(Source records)
****

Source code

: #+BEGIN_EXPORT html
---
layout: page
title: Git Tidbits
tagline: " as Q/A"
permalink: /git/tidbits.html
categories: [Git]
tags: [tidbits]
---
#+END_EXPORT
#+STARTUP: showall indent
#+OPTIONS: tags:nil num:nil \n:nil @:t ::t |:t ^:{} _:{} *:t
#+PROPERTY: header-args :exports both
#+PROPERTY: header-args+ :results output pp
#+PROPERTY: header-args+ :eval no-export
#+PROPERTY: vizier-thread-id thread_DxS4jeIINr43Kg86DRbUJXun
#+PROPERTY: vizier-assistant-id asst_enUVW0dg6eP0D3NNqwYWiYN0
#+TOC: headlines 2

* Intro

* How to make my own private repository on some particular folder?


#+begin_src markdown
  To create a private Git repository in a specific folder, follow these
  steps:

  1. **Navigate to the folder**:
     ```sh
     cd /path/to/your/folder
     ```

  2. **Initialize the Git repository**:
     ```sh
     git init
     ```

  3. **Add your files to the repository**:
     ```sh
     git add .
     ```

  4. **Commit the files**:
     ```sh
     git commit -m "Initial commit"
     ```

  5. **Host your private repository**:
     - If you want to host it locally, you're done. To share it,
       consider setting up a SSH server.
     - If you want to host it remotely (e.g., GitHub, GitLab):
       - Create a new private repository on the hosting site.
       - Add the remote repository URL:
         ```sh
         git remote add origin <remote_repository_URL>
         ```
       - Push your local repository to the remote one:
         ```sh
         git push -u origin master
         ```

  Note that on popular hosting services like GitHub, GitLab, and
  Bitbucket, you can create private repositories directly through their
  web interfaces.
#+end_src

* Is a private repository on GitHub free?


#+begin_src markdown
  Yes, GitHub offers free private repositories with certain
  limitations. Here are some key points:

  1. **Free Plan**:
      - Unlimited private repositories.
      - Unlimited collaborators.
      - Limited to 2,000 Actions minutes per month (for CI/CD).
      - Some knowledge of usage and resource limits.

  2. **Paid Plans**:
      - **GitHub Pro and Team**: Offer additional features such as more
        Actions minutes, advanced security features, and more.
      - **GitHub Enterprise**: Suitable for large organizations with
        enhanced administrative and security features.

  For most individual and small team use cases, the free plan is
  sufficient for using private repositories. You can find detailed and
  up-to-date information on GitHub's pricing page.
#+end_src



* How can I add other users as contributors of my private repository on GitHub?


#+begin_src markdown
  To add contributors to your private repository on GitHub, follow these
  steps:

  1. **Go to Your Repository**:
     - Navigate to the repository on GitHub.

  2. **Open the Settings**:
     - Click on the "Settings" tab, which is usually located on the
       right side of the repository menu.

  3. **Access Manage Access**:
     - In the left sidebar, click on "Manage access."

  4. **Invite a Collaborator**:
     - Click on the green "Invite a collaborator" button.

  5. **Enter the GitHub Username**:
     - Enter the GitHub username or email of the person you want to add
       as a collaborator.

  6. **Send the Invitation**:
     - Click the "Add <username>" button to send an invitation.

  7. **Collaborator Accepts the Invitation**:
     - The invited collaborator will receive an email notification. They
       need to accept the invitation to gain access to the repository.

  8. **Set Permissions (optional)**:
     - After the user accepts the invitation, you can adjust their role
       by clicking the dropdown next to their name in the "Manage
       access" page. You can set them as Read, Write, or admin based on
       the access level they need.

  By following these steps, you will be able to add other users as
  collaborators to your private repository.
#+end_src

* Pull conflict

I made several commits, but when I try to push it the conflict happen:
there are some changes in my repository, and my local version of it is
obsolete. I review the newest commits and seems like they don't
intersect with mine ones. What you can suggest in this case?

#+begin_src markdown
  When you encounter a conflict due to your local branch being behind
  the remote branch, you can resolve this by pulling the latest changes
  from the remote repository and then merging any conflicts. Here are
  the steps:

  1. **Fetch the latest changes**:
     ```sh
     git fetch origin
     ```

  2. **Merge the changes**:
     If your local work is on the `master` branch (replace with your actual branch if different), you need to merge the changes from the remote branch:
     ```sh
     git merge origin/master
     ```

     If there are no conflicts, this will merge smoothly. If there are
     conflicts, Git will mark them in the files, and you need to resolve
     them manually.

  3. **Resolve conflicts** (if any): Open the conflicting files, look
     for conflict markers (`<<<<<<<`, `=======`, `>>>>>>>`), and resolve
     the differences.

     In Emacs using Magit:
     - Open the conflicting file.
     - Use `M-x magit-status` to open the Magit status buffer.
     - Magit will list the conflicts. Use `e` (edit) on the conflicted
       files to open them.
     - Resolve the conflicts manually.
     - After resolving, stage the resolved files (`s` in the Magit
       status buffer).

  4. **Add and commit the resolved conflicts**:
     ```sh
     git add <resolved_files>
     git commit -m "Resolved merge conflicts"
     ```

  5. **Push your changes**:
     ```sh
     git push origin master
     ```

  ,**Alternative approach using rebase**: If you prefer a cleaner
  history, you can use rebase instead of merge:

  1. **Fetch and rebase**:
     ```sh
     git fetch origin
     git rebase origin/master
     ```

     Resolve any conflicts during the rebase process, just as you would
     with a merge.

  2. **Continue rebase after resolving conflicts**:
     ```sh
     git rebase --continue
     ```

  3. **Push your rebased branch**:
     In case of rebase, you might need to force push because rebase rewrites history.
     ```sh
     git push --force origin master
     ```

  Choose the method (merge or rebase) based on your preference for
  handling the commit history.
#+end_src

****

> WHAT YOU WILL DO
Reproduce every entry shown above, precisely as it stands.

> FINISHED TASK
Source code

: #+BEGIN_EXPORT html
---
layout: page
title: Git Tidbits
tagline: " as Q/A"
permalink: /git/tidbits.html
categories: [Git]
tags: [tidbits]
---
#+END_EXPORT
#+STARTUP: showall indent
#+OPTIONS: tags:nil num:nil \n:nil @:t ::t |:t ^:{} _:{} *:t
#+PROPERTY: header-args :exports both
#+PROPERTY: header-args+ :results output pp
#+PROPERTY: header-args+ :eval no-export
#+PROPERTY: vizier-thread-id thread_DxS4jeIINr43Kg86DRbUJXun
#+PROPERTY: vizier-assistant-id asst_enUVW0dg6eP0D3NNqwYWiYN0
#+TOC: headlines 2

* Intro

* How to make my own private repository on some particular folder?


#+begin_src markdown
  To create a private Git repository in a specific folder, follow these
  steps:

  1. **Navigate to the folder**:
     ```sh
     cd /path/to/your/folder
     ```

  2. **Initialize the Git repository**:
     ```sh
     git init
     ```

  3. **Add your files to the repository**:
     ```sh
     git add .
     ```

  4. **Commit the files**:
     ```sh
     git commit -m "Initial commit"
     ```

  5. **Host your private repository**:
     - If you want to host it locally, you're done. To share it,
       consider setting up a SSH server.
     - If you want to host it remotely (e.g., GitHub, GitLab):
       - Create a new private repository on the hosting site.
       - Add the remote repository URL:
         ```sh
         git remote add origin <remote_repository_URL>
         ```
       - Push your local repository to the remote one:
         ```sh
         git push -u origin master
         ```

  Note that on popular hosting services like GitHub, GitLab, and
  Bitbucket, you can create private repositories directly through their
  web interfaces.
#+end_src

* Is a private repository on GitHub free?


#+begin_src markdown
  Yes, GitHub offers free private repositories with certain
  limitations. Here are some key points:

  1. **Free Plan**:
      - Unlimited private repositories.
      - Unlimited collaborators.
      - Limited to 2,000 Actions minutes per month (for CI/CD).
      - Some knowledge of usage and resource limits.

  2. **Paid Plans**:
      - **GitHub Pro and Team**: Offer additional features such as more
        Actions minutes, advanced security features, and more.
      - **GitHub Enterprise**: Suitable for large organizations with
        enhanced administrative and security features.

  For most individual and small team use cases, the free plan is
  sufficient for using private repositories. You can find detailed and
  up-to-date information on GitHub's pricing page.
#+end_src



* How can I add other users as contributors of my private repository on GitHub?


#+begin_src markdown
  To add contributors to your private repository on GitHub, follow these
  steps:

  1. **Go to Your Repository**:
     - Navigate to the repository on GitHub.

  2. **Open the Settings**:
     - Click on the "Settings" tab, which is usually located on the
       right side of the repository menu.

  3. **Access Manage Access**:
     - In the left sidebar, click on "Manage access."

  4. **Invite a Collaborator**:
     - Click on the green "Invite a collaborator" button.

  5. **Enter the GitHub Username**:
     - Enter the GitHub username or email of the person you want to add
       as a collaborator.

  6. **Send the Invitation**:
     - Click the "Add <username>" button to send an invitation.

  7. **Collaborator Accepts the Invitation**:
     - The invited collaborator will receive an email notification. They
       need to accept the invitation to gain access to the repository.

  8. **Set Permissions (optional)**:
     - After the user accepts the invitation, you can adjust their role
       by clicking the dropdown next to their name in the "Manage
       access" page. You can set them as Read, Write, or admin based on
       the access level they need.

  By following these steps, you will be able to add other users as
  collaborators to your private repository.
#+end_src

* Pull conflict

I made several commits, but when I try to push it the conflict happen:
there are some changes in my repository, and my local version of it is
obsolete. I review the newest commits and seems like they don't
intersect with mine ones. What you can suggest in this case?

#+begin_src markdown
  When you encounter a conflict due to your local branch being behind
  the remote branch, you can resolve this by pulling the latest changes
  from the remote repository and then merging any conflicts. Here are
  the steps:

  1. **Fetch the latest changes**:
     ```sh
     git fetch origin
     ```

  2. **Merge the changes**:
     If your local work is on the `master` branch (replace with your actual branch if different), you need to merge the changes from the remote branch:
     ```sh
     git merge origin/master
     ```

     If there are no conflicts, this will merge smoothly. If there are
     conflicts, Git will mark them in the files, and you need to resolve
     them manually.

  3. **Resolve conflicts** (if any): Open the conflicting files, look
     for conflict markers (`<<<<<<<`, `=======`, `>>>>>>>`), and resolve
     the differences.

     In Emacs using Magit:
     - Open the conflicting file.
     - Use `M-x magit-status` to open the Magit status buffer.
     - Magit will list the conflicts. Use `e` (edit) on the conflicted
       files to open them.
     - Resolve the conflicts manually.
     - After resolving, stage the resolved files (`s` in the Magit
       status buffer).

  4. **Add and commit the resolved conflicts**:
     ```sh
     git add <resolved_files>
     git commit -m "Resolved merge conflicts"
     ```

  5. **Push your changes**:
     ```sh
     git push origin master
     ```

  ,**Alternative approach using rebase**: If you prefer a cleaner
  history, you can use rebase instead of merge:

  1. **Fetch and rebase**:
     ```sh
     git fetch origin
     git rebase origin/master
     ```

     Resolve any conflicts during the rebase process, just as you would
     with a merge.

  2. **Continue rebase after resolving conflicts**:
     ```sh
     git rebase --continue
     ```

  3. **Push your rebased branch**:
     In case of rebase, you might need to force push because rebase rewrites history.
     ```sh
     git push --force origin master
     ```

  Choose the method (merge or rebase) based on your preference for
  handling the commit history.
#+end_src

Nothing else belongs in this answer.